On February 11, 2002, the Canada South Land Trust obtained its Letters Patent from Industry Canada. As of January 2003, the Land Trust obtained its charitable status and was declared to be a recipient of ecologically significant lands by Environment Canada’s Ecological Gifts Program.
Through a generous Ontario Trillium Foundation grant, funding was obtained to create a guiding document for the Land Trust. The Canada South Land Trust’s Natural Heritage Preservation Strategy (2005) describes the natural heritage of both Essex County and the Municipality of Chatham-Kent as well as providing land evaluation documents.
In April 2004, landowners Bill Balkwill and Jack Balkwill informed the Land Trust that they wished to donate a Conservation Easement Agreement on their 45.645 acre woodland located in the Town of Kingsville, Essex County.
The Land Trust engaged a Conservation Lawyer familiar with Conservation Agreements who assisted the Land Trust with the writing of this legal document.
The Balkwill Lands Conservation Easement Agreement recognizes that “the Owners and the Land Trust intend to conserve the woodland, wildlife habitat and natural features of the Lands and to preserve the aesthetic and scenic character of the Lands, and to prevent exploitation of the Lands and wildlife for commercial, industrial or development purposes.” Of note are restrictions within the Conservation Easement Agreement that ensure the woodland is not altered by such activities as road building, dumping fill, construction of buildings or cutting of trees. The restrictions on the Balkwill Lands apply to the present owners and all subsequent owners. All restrictions within the Conservation Easement Agreement may be monitored.
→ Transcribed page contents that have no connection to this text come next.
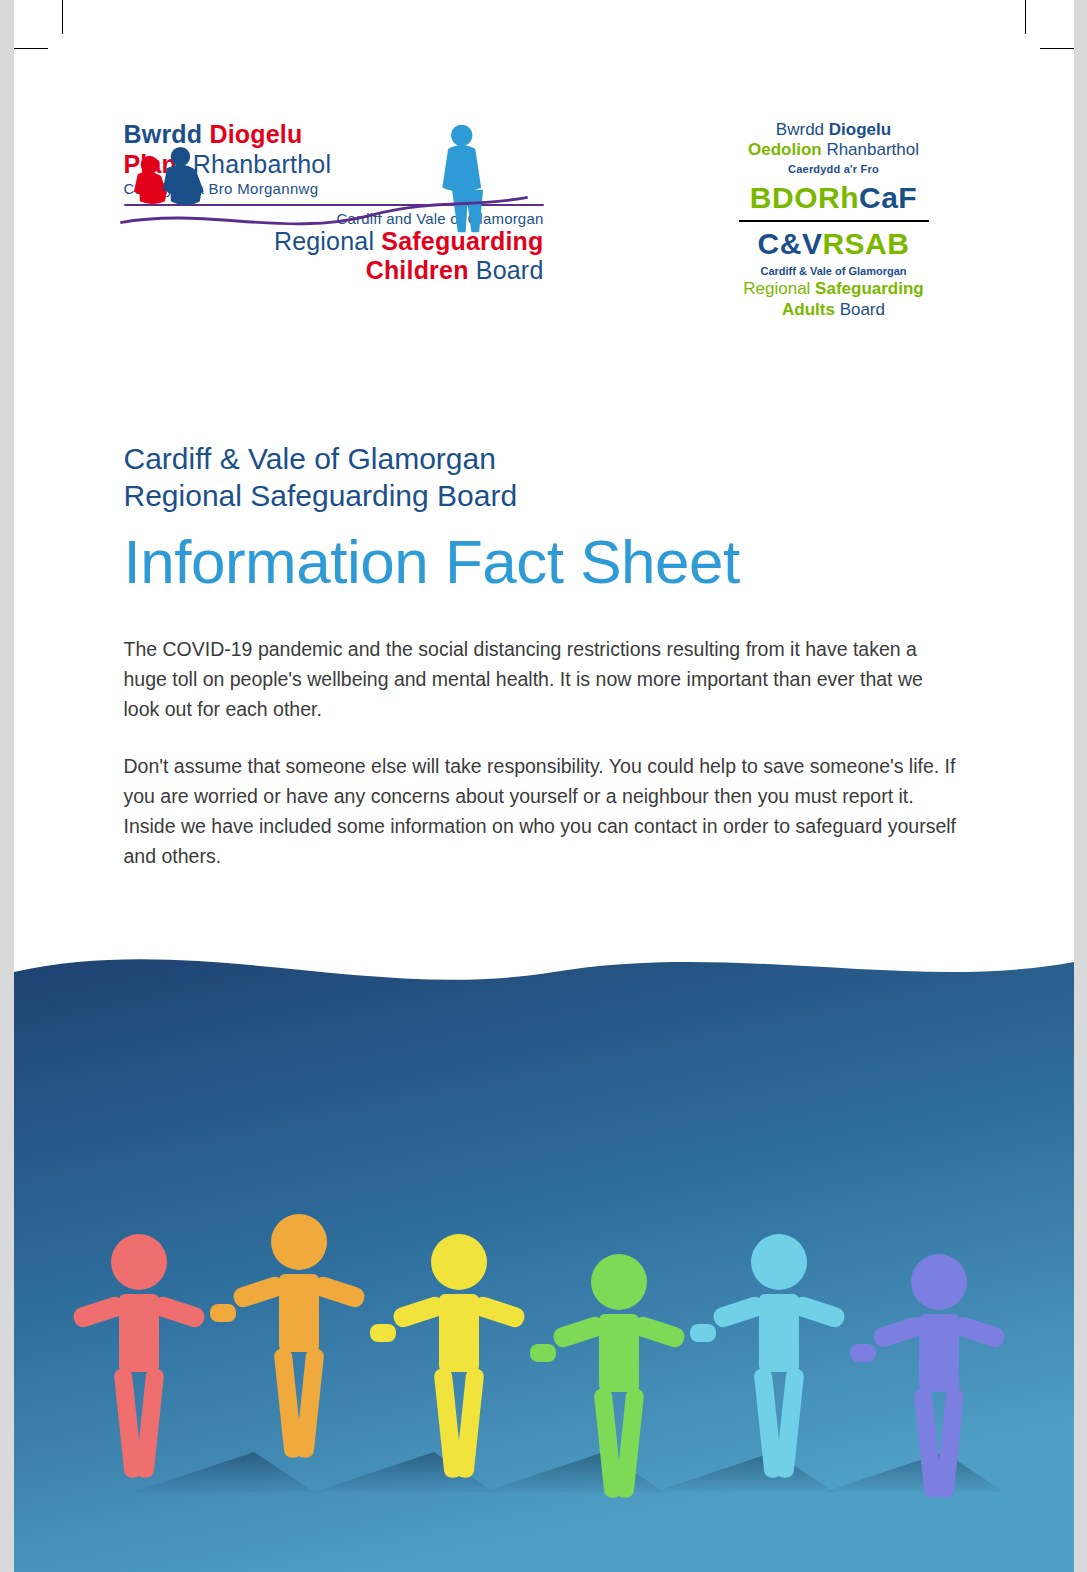Bwrdd Diogelu
Plant Rhanbarthol
Caerdydd a Bro Morgannwg
Cardiff and Vale of Glamorgan
Regional Safeguarding
Children Board
Bwrdd Diogelu
Oedolion Rhanbarthol
Caerdydd a'r Fro
BDORhCaF
C&V RSAB
Cardiff & Vale of Glamorgan
Regional Safeguarding
Adults Board
Cardiff & Vale of Glamorgan
Regional Safeguarding Board
Information Fact Sheet
The COVID-19 pandemic and the social distancing restrictions resulting from it have taken a huge toll on people's wellbeing and mental health. It is now more important than ever that we look out for each other.
Don't assume that someone else will take responsibility. You could help to save someone's life. If you are worried or have any concerns about yourself or a neighbour then you must report it. Inside we have included some information on who you can contact in order to safeguard yourself and others.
Owners and Land Trust worked together with regard to arranging for a survey of the Lands as well as the the compilation of the Baseline Documentation Report. The Baseline Documentation Report describes the Lands in words and photographs. Land Trust volunteers in cooperation with the Landowners worked many hours to gather the information and photographs necessary to provide “a snapshot in time” of the Balkwill Lands.
During March 2007, the Land Trust met with its Windsor lawyer to examine all of its Balkwill Conservation Easement Agreement with registration on-line of the Conservation Easement Agreement occurring April 13, 2007.
Two Canada South Land Trust volunteers monitored the Balkwill Lands for the very first time on June 28, 2007 and July 2, 2007. Volunteers used monitoring sheets especially prepared to consider the restrictions on the Lands as indicated in the Conservation Easement Agreement. No violations of the Balkwill Conservation Easement Agreement were observed by the monitors. The monitoring report as prepared by Land Trust volunteers has been stored as hard copies in the everyday office records, in the archival records, as an electronic copy and with the Landowners in their office binder.
Monitoring has been conducted by volunteers from 2007 through 2018. No violations of the Conservation Easement Agreement have been observed.
Garlic Mustard has been observed in a few spots on the Balkwill Lands with everyone watching for this invasive species. Neighbouring Lands had Garlic Mustard removed during 2009, 2010 and 2011.
During 2011, the Canada South Land Trust assisted with the purchase of Lands along the River Canard, known as the Kentucky Coffee Tree Woods. The lead agency was the Nature Conservancy of Canada with contributions from the Essex Region Conservation Authority and the Richard Ivey Foundation.